Maaf sebelumnya, ini semua cuma pendapat pribadi saya lho.. bukan maksud untuk menilai apalagi mendiskreditkan rekan-rekan sesama jurnalis.
Hampir genap 2 tahun saya terjun (lebih tepatnya kecemplung) di dunia jurnalistik. Sampai akhir febuari kemarin status saya masih jurnalis, jadi saat ini setelah bukan lagi berstatus sebagai jurnalis resmi (lebih enak jadi pengamat dan kontributor) saya mau menceritakan sekelumit pengalaman saya di dunia jurnalistik ini. Saya dulu memandang seorang jurnalis (or wartawan) itu sebagai sebuah profesi yang teramat mulia dan juga berat. Yah, berat karena harus siap sedia mencurahkan tenaga, waktu dan pikirannya demi menyampaikan informasi/berita kepada masyarakat. Akhirnya 2 tahun yang lalu kesempatan itu datang. Kesempatan untuk merasakan dunia jurnalistik. Kebetulan saya berkreasi disebuah majalah IT. Yah kalau kata teman-teman senior sih, lebih enteng kerjaannya dibanding media bidang politik atau ekonomi. Boleh dikatakan, majalah tempat saya berkreasi ini bukan saya anggap sebagai tempat bekerja mencari nafkah, tetapi lebih tempat untuk mengasah ilmu jurnalisme dan ilmu di bidang IT. Saya (dan beberapa teman) bahkan menyebut tempat ini sebagai sebuah Institut. Yup, institut yang mengajarkan berbagai macam hal, mulai manis, asam, getir sampai pahit. Seiring waktu berjalan, saya semakin merasakan tantangan sebagai seorang jurnalis terasa kurang disini. Memang (mungkin saya salah, tapi ini pendapat saya), Media itu akan terasa sulit untuk menjadi murni penyampai informasi ke publik bila sudah berbenturan dengan masalah bisnis. Dengan alasan kepentingan bisnis ini pula, saya merasakan seorang jurnalis bukannya membuat opini di masyarakat karena kemurnian jurnalisme, tapi malah memaksakan (atau lebih tepatnya menyetir) opini masyarakat berdasarkan kepentingan bisnis. Mungkin hal-hal semacam ini banyak dialami oleh jurnalis-jurnalis kita. Kepentingan bisnis mendominasi unsur media.

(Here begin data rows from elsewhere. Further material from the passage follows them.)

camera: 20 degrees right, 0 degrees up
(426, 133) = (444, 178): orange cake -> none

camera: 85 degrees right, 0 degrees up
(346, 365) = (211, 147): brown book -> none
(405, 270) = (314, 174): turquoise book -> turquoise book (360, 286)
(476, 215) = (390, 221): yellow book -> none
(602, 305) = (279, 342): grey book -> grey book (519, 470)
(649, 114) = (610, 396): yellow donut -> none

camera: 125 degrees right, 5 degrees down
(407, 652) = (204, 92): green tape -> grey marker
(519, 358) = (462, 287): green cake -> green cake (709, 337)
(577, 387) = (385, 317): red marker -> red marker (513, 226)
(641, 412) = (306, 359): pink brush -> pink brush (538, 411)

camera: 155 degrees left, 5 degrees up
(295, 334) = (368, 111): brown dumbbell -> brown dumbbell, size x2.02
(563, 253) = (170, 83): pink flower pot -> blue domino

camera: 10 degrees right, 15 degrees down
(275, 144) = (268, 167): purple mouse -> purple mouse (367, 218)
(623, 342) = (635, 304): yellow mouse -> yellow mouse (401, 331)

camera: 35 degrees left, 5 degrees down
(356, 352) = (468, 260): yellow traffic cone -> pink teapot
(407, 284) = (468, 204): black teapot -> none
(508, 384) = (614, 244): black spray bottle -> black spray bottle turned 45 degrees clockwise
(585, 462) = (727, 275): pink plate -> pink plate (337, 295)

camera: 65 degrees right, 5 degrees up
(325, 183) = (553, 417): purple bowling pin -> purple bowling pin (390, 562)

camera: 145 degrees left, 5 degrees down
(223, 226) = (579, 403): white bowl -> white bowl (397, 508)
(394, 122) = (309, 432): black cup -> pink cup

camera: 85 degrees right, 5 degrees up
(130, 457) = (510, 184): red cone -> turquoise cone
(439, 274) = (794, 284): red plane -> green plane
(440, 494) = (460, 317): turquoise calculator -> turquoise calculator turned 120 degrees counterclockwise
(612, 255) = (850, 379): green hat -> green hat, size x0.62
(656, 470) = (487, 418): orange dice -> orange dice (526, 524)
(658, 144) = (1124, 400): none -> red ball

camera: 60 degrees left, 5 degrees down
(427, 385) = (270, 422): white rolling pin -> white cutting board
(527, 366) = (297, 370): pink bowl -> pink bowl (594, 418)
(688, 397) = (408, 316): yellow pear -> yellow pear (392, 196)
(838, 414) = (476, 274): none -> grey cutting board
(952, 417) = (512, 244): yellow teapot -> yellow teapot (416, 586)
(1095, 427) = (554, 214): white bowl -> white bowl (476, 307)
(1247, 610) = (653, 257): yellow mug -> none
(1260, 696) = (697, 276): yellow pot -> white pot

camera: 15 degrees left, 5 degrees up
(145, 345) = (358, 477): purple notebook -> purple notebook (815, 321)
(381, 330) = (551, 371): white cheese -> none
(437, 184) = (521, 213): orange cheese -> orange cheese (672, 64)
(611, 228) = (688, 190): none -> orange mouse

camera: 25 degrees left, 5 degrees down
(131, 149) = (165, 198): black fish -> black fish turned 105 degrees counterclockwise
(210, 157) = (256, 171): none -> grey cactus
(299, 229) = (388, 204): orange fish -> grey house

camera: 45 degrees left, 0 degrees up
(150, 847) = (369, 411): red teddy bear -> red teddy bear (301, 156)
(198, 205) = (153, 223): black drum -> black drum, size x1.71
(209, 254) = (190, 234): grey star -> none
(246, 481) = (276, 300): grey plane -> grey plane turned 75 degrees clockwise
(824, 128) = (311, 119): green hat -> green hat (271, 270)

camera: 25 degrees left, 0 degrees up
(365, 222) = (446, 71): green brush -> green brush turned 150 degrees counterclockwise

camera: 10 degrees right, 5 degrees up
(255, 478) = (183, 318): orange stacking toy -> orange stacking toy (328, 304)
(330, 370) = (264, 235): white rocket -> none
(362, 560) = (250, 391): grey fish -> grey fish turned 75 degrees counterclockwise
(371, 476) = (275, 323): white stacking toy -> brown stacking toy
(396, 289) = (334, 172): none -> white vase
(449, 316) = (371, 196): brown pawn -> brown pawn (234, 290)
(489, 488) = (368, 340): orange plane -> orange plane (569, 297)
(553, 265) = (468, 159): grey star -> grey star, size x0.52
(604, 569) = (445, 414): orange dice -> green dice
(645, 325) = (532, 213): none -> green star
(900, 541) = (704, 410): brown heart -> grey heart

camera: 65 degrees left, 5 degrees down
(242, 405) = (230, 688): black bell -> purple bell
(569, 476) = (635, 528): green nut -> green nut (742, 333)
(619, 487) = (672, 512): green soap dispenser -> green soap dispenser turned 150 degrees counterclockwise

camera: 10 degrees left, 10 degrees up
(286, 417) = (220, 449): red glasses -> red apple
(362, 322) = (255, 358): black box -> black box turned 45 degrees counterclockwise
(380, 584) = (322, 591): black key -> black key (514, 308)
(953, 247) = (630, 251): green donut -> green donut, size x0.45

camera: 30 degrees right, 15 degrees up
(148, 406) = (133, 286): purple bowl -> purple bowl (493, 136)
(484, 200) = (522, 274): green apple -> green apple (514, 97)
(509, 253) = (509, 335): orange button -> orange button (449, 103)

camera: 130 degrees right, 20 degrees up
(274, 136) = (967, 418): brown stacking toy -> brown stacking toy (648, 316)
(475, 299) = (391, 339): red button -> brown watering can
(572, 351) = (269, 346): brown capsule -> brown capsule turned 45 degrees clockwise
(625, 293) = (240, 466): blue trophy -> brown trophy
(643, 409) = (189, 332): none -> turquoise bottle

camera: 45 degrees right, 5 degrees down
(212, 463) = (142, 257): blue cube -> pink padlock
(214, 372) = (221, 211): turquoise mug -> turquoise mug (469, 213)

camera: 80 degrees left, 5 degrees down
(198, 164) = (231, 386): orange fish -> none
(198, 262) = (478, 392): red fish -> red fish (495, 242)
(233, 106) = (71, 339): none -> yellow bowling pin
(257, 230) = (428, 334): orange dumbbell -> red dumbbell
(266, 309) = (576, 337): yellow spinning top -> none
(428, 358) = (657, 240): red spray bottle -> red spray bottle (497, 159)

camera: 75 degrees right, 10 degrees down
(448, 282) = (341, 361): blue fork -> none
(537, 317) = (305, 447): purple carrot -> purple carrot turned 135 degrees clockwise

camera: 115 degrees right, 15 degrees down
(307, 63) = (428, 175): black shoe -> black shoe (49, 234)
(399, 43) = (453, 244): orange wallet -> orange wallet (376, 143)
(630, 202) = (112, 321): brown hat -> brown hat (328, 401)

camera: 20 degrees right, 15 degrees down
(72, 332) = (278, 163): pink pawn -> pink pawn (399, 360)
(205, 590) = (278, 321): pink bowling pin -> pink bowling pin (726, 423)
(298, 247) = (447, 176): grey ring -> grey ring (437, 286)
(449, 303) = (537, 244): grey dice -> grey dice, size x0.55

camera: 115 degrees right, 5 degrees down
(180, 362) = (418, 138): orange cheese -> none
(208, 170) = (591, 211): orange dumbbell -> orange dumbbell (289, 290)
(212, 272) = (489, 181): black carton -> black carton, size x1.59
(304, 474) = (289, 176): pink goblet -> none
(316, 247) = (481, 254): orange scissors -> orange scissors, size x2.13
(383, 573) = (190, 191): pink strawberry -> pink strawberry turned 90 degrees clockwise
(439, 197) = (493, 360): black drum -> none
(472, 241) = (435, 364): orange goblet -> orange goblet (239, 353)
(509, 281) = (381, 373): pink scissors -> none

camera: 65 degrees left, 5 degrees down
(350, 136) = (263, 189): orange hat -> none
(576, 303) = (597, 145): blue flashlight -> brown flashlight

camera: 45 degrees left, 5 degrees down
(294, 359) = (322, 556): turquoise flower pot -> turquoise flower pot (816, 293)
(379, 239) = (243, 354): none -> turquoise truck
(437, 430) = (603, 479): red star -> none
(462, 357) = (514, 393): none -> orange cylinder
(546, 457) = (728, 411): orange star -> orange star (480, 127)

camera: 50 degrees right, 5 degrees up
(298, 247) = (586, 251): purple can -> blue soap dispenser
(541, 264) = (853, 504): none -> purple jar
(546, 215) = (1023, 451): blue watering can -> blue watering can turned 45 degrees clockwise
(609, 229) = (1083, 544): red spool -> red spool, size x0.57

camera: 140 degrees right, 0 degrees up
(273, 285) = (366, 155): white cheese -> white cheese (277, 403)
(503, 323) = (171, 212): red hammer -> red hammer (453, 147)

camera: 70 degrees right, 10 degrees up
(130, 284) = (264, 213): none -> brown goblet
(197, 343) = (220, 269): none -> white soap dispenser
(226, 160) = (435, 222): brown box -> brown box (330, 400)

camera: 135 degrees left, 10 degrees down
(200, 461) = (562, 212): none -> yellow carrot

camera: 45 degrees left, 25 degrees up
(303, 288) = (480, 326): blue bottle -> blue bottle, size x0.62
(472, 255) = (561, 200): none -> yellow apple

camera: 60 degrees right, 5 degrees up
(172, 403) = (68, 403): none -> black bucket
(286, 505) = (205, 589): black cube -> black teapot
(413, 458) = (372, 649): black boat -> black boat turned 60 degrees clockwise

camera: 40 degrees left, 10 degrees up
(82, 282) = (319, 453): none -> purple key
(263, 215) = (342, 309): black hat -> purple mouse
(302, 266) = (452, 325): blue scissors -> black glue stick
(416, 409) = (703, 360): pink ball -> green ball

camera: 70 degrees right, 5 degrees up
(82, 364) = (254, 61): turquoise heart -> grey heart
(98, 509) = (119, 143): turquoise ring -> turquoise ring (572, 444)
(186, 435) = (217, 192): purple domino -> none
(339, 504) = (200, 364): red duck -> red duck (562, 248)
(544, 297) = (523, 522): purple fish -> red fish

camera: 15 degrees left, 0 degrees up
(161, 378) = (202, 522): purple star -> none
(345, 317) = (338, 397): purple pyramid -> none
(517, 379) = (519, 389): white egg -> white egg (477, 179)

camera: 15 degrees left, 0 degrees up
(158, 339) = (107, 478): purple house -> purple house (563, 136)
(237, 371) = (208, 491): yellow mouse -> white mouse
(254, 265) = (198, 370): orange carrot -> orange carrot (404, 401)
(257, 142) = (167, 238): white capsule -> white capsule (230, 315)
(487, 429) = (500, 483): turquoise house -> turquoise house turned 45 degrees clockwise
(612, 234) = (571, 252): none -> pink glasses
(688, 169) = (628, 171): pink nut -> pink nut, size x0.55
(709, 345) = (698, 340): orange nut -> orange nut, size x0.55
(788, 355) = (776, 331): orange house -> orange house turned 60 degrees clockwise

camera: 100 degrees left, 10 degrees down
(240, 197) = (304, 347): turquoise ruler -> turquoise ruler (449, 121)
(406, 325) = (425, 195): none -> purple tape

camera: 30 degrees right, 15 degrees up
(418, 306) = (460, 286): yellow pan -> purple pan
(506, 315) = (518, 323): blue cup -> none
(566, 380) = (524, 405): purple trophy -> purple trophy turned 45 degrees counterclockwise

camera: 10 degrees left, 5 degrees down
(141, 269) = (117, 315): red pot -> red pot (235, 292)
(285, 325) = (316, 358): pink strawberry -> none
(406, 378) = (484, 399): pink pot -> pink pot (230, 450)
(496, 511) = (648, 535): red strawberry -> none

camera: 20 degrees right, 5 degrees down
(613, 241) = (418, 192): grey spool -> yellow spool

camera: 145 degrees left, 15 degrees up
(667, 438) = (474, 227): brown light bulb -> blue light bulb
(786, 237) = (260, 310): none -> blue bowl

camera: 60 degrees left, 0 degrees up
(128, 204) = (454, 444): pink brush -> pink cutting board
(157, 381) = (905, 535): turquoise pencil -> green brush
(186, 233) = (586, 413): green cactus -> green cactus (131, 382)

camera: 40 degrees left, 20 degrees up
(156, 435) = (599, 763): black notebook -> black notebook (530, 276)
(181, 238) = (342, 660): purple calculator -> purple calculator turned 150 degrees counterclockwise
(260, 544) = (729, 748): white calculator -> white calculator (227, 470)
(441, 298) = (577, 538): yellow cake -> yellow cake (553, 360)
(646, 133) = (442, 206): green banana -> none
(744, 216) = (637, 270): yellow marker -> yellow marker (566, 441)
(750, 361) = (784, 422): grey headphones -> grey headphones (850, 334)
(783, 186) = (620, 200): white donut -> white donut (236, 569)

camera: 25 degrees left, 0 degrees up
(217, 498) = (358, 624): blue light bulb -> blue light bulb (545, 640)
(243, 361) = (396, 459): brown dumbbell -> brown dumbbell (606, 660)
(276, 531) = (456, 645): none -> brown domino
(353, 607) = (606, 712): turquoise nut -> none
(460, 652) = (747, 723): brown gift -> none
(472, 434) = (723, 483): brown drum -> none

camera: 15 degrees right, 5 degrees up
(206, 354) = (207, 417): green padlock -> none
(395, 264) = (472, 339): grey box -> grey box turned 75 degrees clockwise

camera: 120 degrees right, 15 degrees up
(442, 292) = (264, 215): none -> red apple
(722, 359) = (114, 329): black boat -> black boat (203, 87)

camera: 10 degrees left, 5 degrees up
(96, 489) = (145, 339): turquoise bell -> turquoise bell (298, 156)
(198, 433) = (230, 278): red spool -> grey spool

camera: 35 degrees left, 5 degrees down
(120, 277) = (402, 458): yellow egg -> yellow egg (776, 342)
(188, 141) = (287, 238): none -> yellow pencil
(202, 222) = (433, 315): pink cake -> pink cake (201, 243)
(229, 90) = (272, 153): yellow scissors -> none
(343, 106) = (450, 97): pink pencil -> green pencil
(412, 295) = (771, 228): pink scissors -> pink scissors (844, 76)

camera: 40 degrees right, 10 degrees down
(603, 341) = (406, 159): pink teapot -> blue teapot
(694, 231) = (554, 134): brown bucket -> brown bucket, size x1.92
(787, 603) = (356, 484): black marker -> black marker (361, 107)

Sehingga Media tidak bisa menjadi sesuatu yang mandiri (independen) sebagai penyuara kebenaran informasi ke publik. Teknik jurnalisme menuntut seorang jurnalis untuk menginvestigasi sebuah wacana untuk kemudian dijadikan berita/informasi yang akan disampaikan ke publik agar bisa mempengaruhi industri secara keseluruhan seakan dibalik. Jurnalis tidak ubahnya seorang copy-writter yang hanya dituntut untuk membuat berita sesuai pesanan industri.
Semoga dunia jurnalisme di negeri kita bisa semakin baik. Sudah sepantasnya posisi Jurnalis disejajarkan dengan profesi-profesi ahli lainnya seperti dokter, pengacara atau yang lain.
Name: Agung "Gus Portnoy" Sulendro Home: Jakarta, Indonesia About Me: Saya hanyalah seorang manusia biasa yang gemar sekali menulis dan mencurahkan apa yang ada di pikiran dan hati saya pada tulisan.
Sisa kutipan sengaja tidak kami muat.